> **TASK DETAILS**
Transcribe each entry exactly, without pictures.

[Stored data entries]
########################################

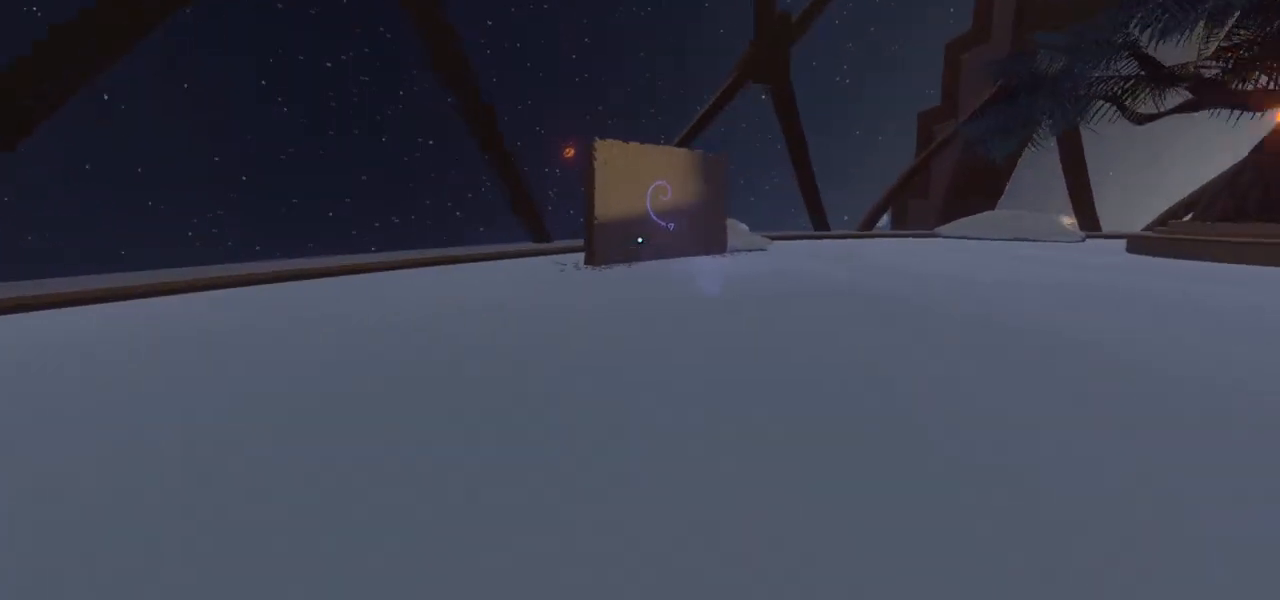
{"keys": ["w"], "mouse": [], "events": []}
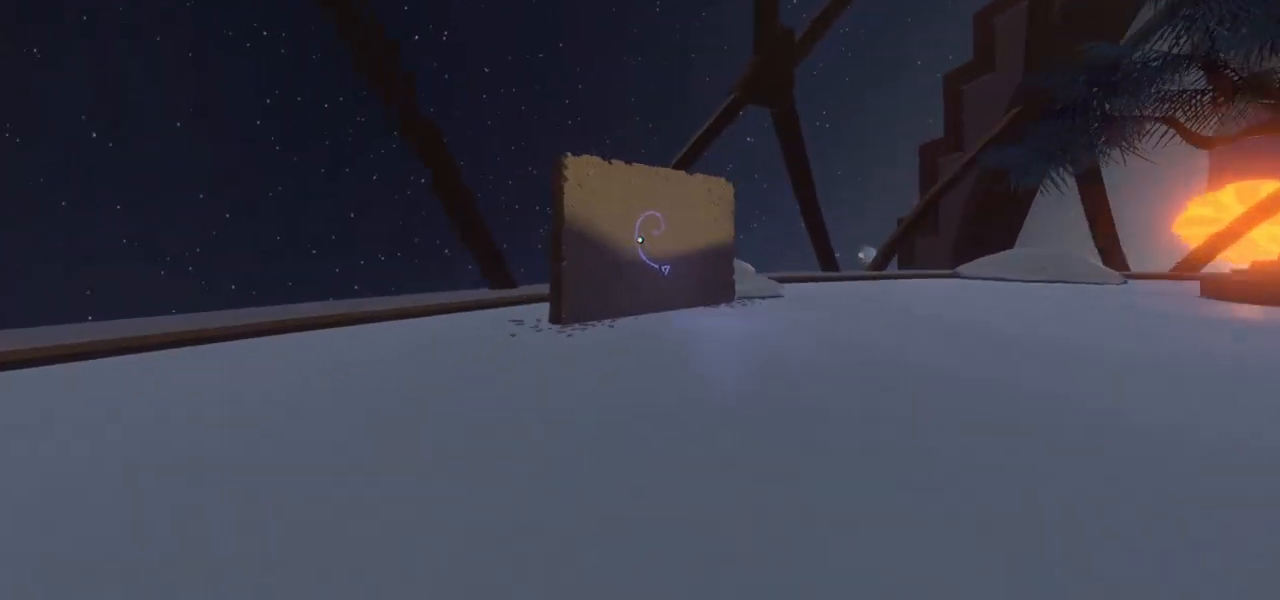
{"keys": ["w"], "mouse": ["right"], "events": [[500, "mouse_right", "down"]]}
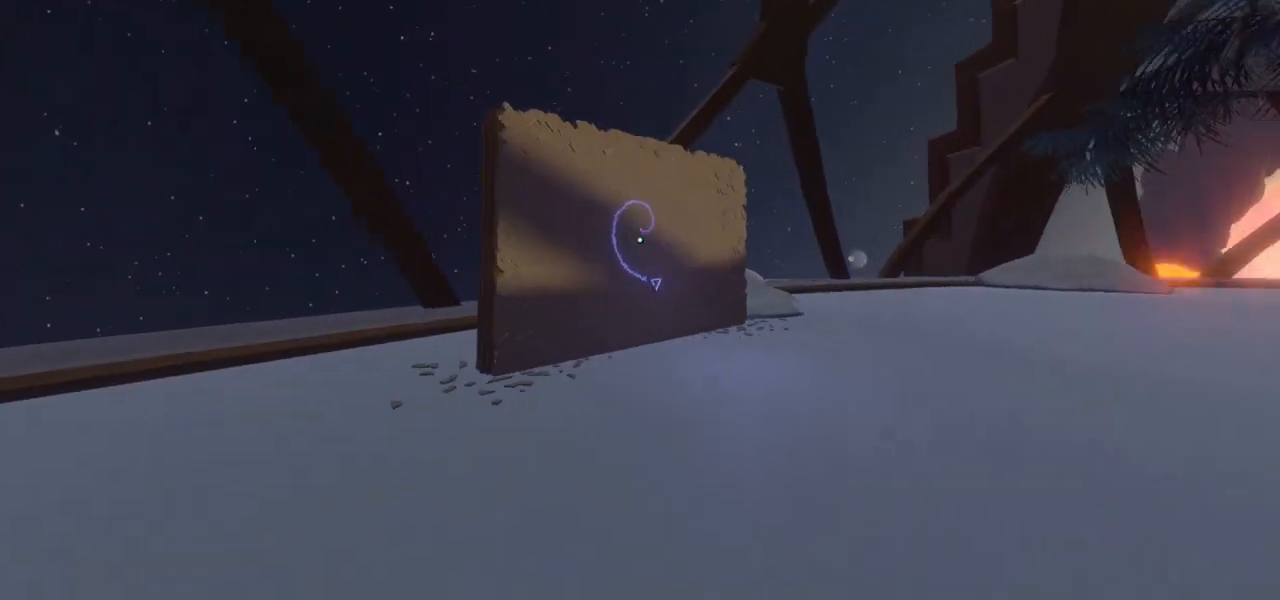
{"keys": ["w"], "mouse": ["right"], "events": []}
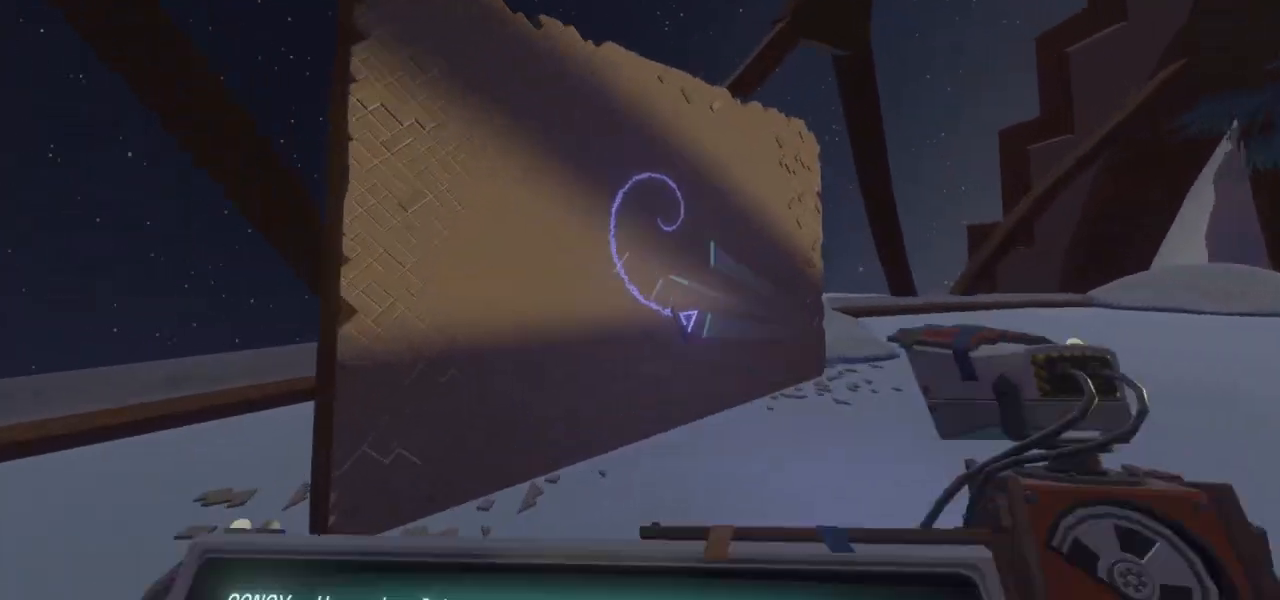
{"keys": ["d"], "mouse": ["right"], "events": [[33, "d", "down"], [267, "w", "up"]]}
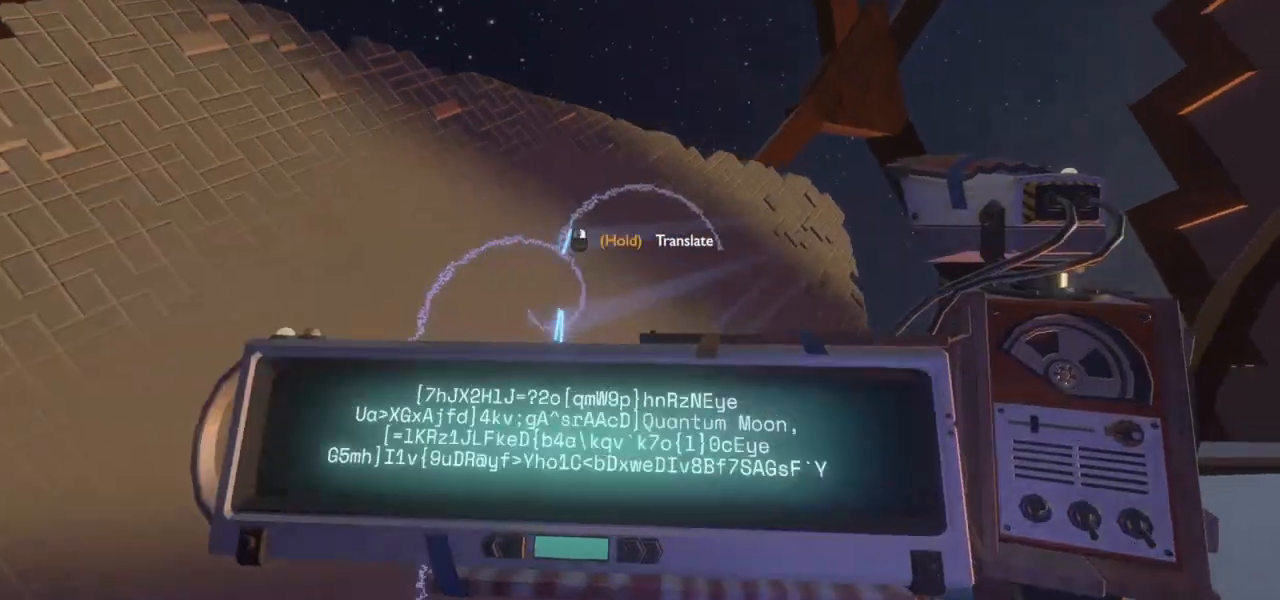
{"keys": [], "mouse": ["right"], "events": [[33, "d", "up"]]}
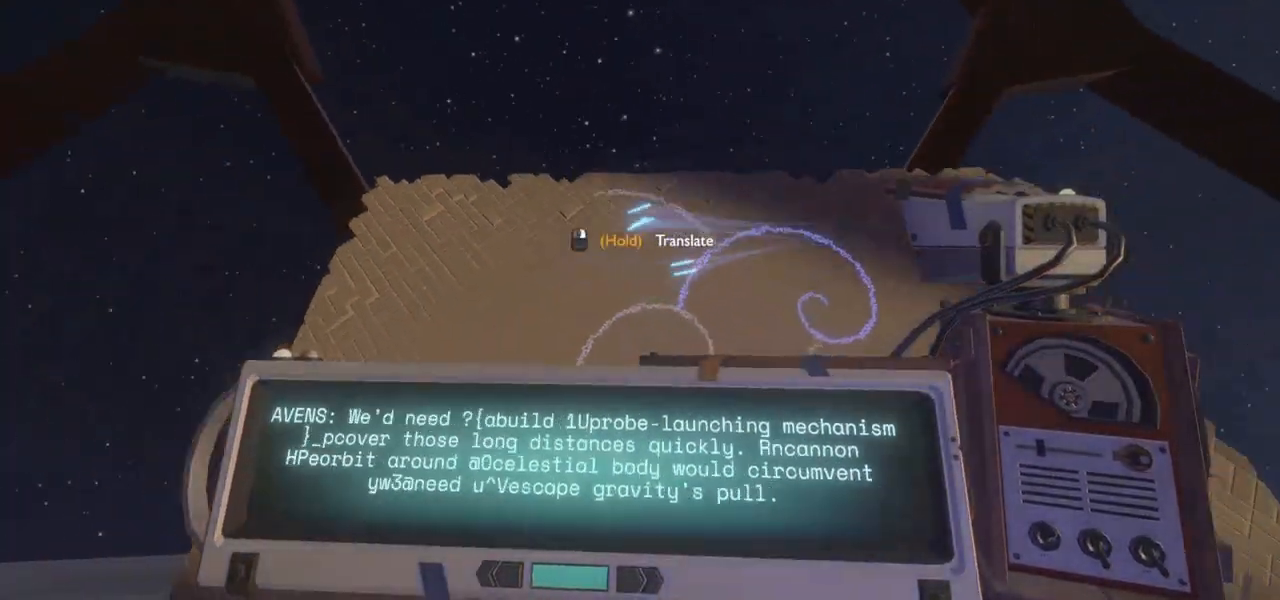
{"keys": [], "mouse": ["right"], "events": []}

########################################

> **SOLUTION BELOW**
{"keys": ["w"], "mouse": [], "events": []}
{"keys": ["w"], "mouse": ["right"], "events": [[500, "mouse_right", "down"]]}
{"keys": ["w"], "mouse": ["right"], "events": []}
{"keys": ["d"], "mouse": ["right"], "events": [[33, "d", "down"], [267, "w", "up"]]}
{"keys": [], "mouse": ["right"], "events": [[33, "d", "up"]]}
{"keys": [], "mouse": ["right"], "events": []}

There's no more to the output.